As noted in the previous post, the United States Drug Enforcement Administration (DEA) recently arrested a NY doctor for criminal sale of prescription medications and homicide. The previous piece discussed the investigation and the criminal sale charges, this post will discuss the homicide charges and potential defenses for physicians that face similar charges.

Accusations escalate: Physician accused of murder

Two of the physician’s patients fatally overdosed on prescribed medications within three days of receiving the prescription for the doctor. The government is using this information to support charges of manslaughter against the physician.

The DEA claims the physician prescribed oxycodone, clonazepam and carisoprodol without first performing a medical check-up to one of the victims. When taken together, these types of prescriptions are known to suppress respiration rates and increase the risk of overdose. The agency states the other victim died as a result of opioid abuse. The DEA claims the physician was aware of the abuse and allege the only adjustment the physician made in his prescribing practices was an increase in dosage.

A special agent in charge of the investigation for the government has stated that the physician had a complete disregard for the practice of medicine and that his actions were “a parent’s worst nightmare and an opioid addict’s dream.”

Potential defenses: Physicians can fight these charges

The government has charged this physician with two counts of Second Degree Manslaughter, nine counts of Reckless Endangerment and 220 counts of Criminal Sale of a Prescription for a Controlled Substance.

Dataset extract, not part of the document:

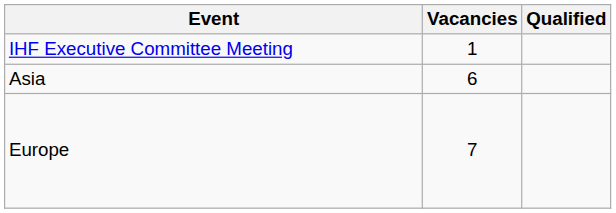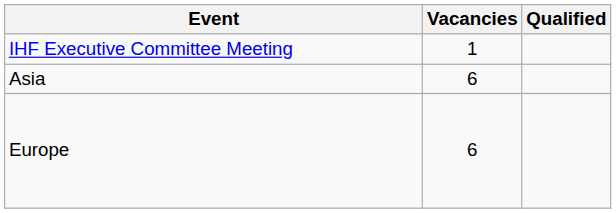Europe | Vacancies: 7 -> 6
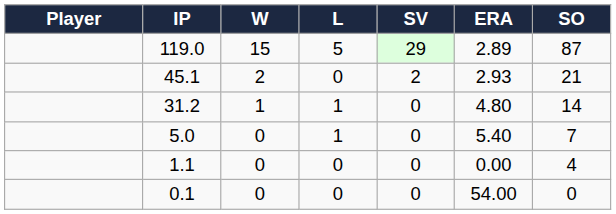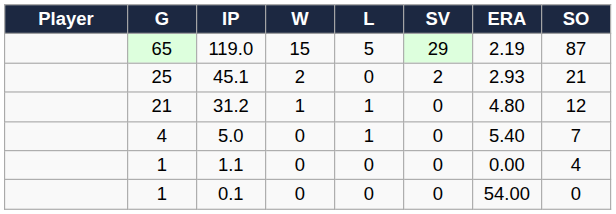+ column: G | 65 | 25 | 21 | 4 | 1 | 1
119.0 | ERA: 2.89 -> 2.19
31.2 | SO: 14 -> 12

The government considers many medications that help with pain management controlled substances. As a result, a legitimate physician working to help ease a patient’s pain could find themselves targeted by the DEA for similar accusations.

A physician can build a defense to these accusations. One example noted by the United States National Library of Medicine’s National Institutes of Health (NIH) involves the use of the medication in question for a legitimate medical purpose. It is wise to gather evidence to establish this requirement. An attorney experienced in these matters can help gather this evidence and explore additional defensive strategies that may be available.